#420 「グルコサミンはひざに効かない(山本啓一著)」 ・・・ ①
山本啓一氏は生化学・生理学がご専門の大学の先生ですが、その先生による衝撃的なタイトルの新書が目に止まりましたので、読んでみました。なかなか言い辛いことを歯に衣着せない表現でズバリと、また素人にも分かりやすいように書かれているので興味深く拝読いたしました。タイトルはピンポイントな表現ですが、内容は健康全般に関するもので、個人的にも納得させられる知見が数多く、例によって備忘録を兼ねて独断でまとめてみました。
①グルコサミンはひざに効かない
山本先生は、巷で販売されているサプリメントを飲んでも、ひざ痛は治らないと断言します。その理由を述べた部分を、以下に引用します:
足腰に不安をかかえる高齢者が増えてきたせいでしょう。グルコサミンとコンドロイチンの宣伝をよく目にします。このサプリを飲めば、さもひざに効くかのように宣伝しています。驚くかもしれませんが、グルコサミンは飲んでもひざには効きません。
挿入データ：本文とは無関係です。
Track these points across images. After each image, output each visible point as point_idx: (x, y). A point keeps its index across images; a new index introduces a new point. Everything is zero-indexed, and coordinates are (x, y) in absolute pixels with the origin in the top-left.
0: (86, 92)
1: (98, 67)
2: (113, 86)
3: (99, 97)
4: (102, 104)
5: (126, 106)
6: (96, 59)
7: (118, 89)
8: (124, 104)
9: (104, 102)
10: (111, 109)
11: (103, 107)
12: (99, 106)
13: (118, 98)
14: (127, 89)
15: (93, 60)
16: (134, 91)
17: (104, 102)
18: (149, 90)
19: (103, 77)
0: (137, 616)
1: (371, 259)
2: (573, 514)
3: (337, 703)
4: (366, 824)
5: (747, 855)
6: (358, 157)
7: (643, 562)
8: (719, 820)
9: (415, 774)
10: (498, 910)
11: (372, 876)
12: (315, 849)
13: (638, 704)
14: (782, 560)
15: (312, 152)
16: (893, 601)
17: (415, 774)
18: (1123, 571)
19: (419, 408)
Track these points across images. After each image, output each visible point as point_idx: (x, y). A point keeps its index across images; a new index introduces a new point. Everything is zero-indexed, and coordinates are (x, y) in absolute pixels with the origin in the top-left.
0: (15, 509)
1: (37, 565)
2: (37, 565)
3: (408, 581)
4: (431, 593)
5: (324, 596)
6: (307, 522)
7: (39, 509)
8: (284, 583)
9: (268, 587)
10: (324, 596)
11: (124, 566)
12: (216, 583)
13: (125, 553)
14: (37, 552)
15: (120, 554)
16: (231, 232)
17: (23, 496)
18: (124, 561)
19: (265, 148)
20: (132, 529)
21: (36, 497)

更に、以前から気になって仕方がなかったのが、「お肌がプルプルになる」というのが売りのコラーゲンドリンクのコマーシャルです。コラーゲンの場合も同じで、飲んでも効果はありません。
・・・(中略)・・・
「私たちが食べたものは、そのまま吸収されるわけではありません。小さな分子に分解されてから吸収されます。つまり、生物が外界から食物としてとり入れたタンパク質、脂肪、炭水化物などの高分子は、胃や腸で吸収可能な低分子にまで分解されてから吸収されるのです。これを消化といい、生化学の重要な分野の一つです。
コラーゲンもタンパク質の一種ですから、小さな分子に分解されます。つまり食べたものがそのまま身体に吸収されることはありえない、というのが生化学の常識です。
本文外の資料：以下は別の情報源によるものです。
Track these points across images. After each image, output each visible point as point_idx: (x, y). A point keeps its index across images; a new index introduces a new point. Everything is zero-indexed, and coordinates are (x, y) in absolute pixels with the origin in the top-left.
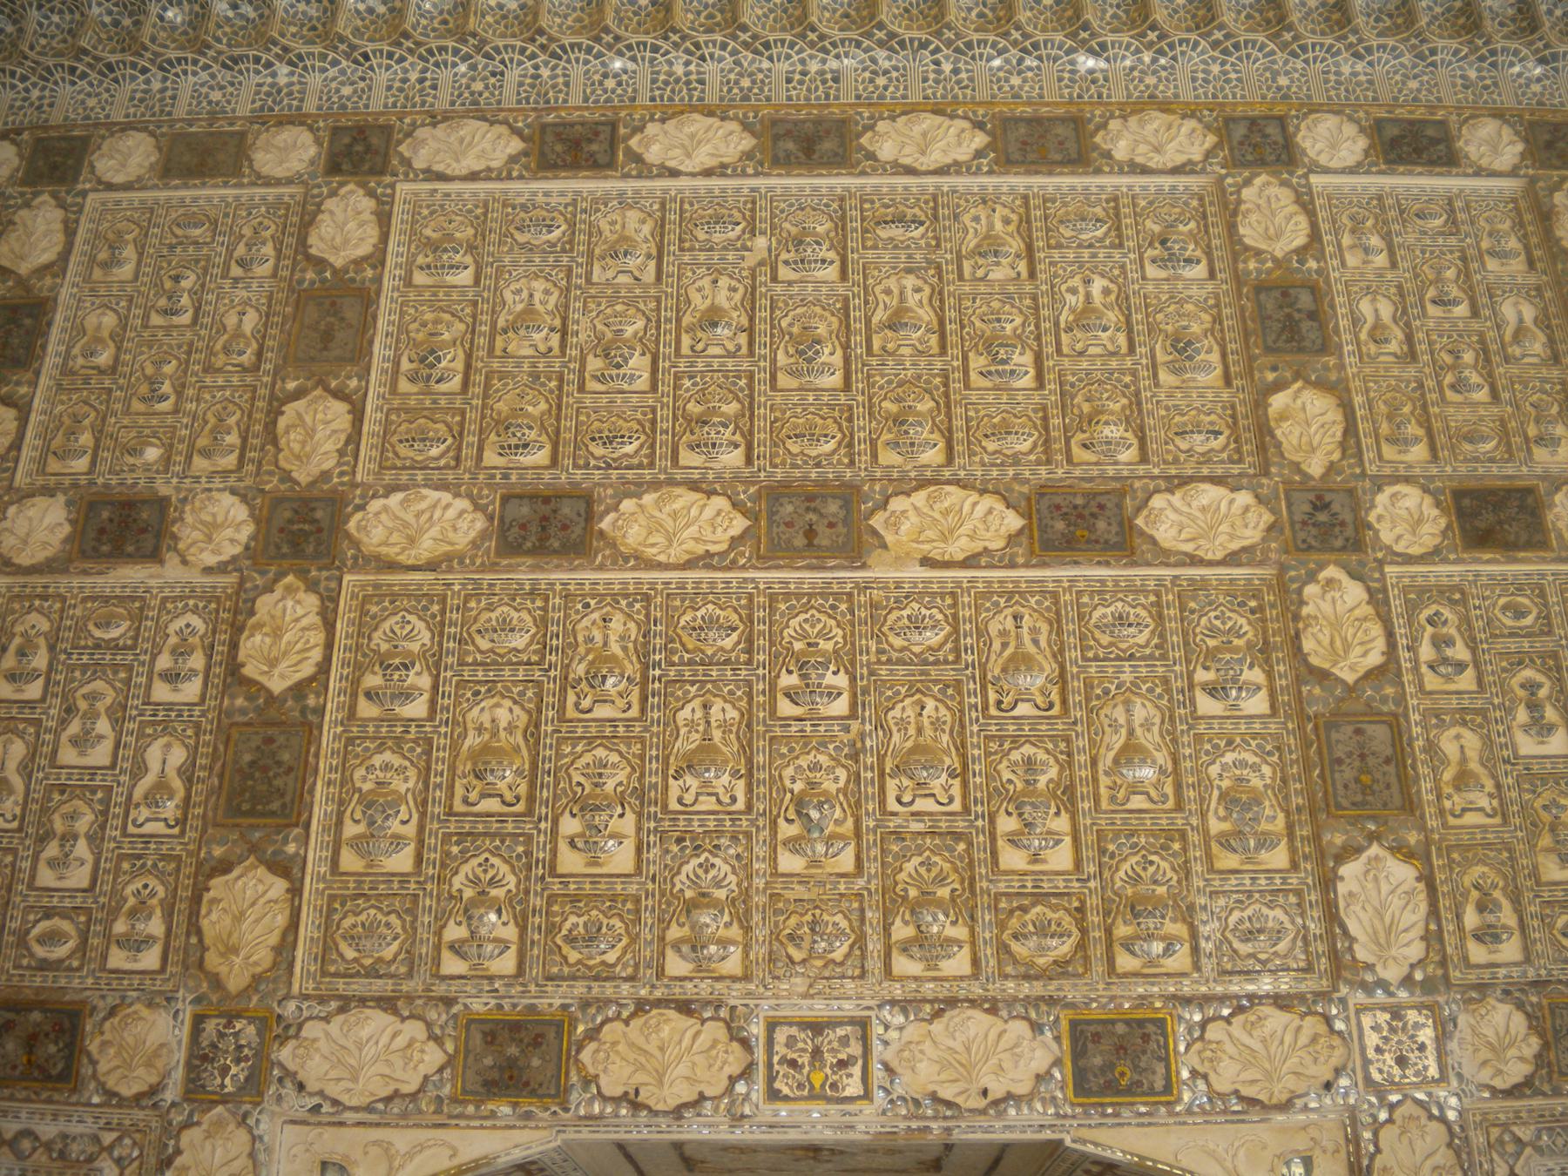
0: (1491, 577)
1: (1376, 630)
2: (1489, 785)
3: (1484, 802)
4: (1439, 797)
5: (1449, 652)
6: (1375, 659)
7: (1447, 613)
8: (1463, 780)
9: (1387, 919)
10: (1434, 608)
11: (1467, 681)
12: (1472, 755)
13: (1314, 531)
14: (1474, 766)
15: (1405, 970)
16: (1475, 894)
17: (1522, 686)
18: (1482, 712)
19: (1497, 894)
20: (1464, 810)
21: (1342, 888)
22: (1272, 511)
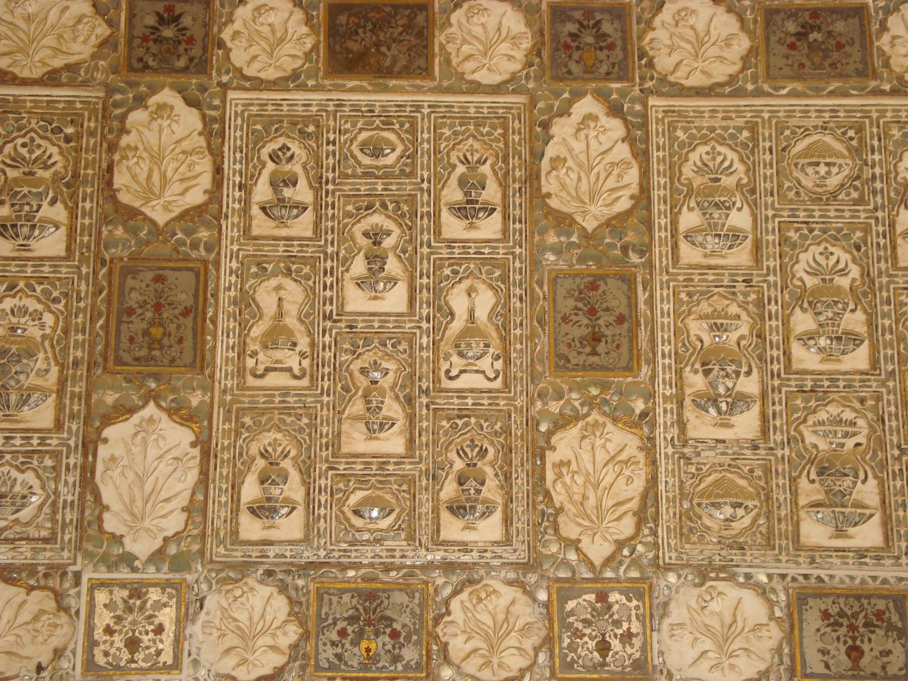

先生が仰っていること簡単にいうと次のようなことだと理解します。コラーゲンはタンパク質の一種なので、それを経口摂取すると、それは体内で消化されて小さなアミノ酸になってしまい、それが再び体内で組み立て直されて、コラーゲンになるとはどう考えても理屈に合わない。またグルコサミンも糖の一種であるので、同様に消化されて、小さな分子になってしまうので、それがまた元のグルコサミンに戻ることはない、ということだと思います。
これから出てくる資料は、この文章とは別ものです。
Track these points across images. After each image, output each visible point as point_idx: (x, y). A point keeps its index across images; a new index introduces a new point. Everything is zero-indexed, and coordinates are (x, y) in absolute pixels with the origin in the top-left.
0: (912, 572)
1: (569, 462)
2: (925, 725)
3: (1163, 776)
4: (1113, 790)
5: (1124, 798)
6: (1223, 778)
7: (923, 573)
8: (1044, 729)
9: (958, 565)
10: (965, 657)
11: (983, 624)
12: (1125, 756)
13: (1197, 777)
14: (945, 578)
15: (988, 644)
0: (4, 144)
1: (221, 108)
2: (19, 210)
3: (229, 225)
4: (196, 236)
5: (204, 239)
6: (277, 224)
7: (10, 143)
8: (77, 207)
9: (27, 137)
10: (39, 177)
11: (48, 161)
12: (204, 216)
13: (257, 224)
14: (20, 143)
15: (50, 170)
適切な喩えかどうかは分かりませんが、グルコサミンがひざに効くとしたら、同じ理屈で髪の毛を食べると、髪の毛が生え、お肉を食べると筋肉が増えるということになりますが、それを信じる人はあまりいないようです。
②食物繊維の効用
以前は「食物のカス」とみなされ、役に立たないと思われていた食物繊維ですが、最近は研究が進み私たちの健康にとって欠かせない第六の栄養素として定着しつつあります。しかし「実際の効用は?」となると、漠然と「腸内をきれいに掃除してくれる」みたいな感じでしたが、先生は次のように説明されています:
食物繊維とは食品に含まれる消化されにくい繊維質のことで、一般に、植物細胞壁の成分であるセルロース、ヘミセルロース、リグニンなどを指します。これらの食物繊維は、私たちのもっている消化酵素では分解されませんが、主成分であるセルロースやヘミセルロースはブドウ糖がつながってできたものなので、デンプンと同じくらい高い栄養価を持っているのです。
・・・(中略)・・・
こうして、腸内に棲みついている細菌は、私たちが必要としているビタミンのいくつかをつくってくれたり、免疫系を適度に刺激してくれたりして、とても役に立つのです。私たちに食物繊維が必要だというのは、じつはそれらの細菌群を養うためだといっても過言ではありません。